Recorded data ▸
·····

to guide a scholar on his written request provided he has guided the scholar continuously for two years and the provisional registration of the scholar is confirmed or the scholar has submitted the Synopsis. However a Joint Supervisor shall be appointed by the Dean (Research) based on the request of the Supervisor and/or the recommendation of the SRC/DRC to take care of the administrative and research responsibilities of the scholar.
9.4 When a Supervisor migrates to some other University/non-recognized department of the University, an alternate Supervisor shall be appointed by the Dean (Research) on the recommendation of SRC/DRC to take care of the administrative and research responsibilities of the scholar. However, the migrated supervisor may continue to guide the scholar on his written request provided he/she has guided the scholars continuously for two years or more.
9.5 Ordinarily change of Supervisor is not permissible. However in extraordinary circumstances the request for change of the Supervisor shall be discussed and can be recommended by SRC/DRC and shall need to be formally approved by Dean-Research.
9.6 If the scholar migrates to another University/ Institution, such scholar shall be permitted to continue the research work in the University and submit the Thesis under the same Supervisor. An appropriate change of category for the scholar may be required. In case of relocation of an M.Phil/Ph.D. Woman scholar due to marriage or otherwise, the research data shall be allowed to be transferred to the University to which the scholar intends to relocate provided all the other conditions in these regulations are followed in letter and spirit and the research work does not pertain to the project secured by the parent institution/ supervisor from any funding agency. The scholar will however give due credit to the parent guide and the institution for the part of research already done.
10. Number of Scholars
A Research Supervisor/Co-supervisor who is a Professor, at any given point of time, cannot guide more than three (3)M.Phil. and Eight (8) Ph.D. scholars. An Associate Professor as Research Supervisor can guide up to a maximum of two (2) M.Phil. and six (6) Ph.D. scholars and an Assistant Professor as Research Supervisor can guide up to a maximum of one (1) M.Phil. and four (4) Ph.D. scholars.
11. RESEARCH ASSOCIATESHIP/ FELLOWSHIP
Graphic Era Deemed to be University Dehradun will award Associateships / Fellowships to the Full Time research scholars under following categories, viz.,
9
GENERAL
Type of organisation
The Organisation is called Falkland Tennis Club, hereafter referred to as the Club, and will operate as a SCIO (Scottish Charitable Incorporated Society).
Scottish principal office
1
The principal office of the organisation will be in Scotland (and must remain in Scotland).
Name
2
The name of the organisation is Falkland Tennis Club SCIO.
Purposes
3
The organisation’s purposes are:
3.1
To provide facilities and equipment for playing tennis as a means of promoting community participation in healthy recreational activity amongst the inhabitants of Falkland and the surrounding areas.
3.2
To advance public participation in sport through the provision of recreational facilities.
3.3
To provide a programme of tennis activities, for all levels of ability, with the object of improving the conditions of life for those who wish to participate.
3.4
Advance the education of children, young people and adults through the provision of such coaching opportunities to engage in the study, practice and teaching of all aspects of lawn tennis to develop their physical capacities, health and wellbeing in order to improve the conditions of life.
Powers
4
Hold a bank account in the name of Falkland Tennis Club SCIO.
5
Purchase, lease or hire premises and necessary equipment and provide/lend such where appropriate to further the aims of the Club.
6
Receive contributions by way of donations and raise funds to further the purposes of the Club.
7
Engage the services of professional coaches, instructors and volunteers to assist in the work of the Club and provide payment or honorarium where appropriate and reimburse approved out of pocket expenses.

·····

In the entries above, find each line with the word "office" and return it.

Worked solution ▸
Scottish principal office
The principal office of the organisation will be in Scotland (and must remain in Scotland).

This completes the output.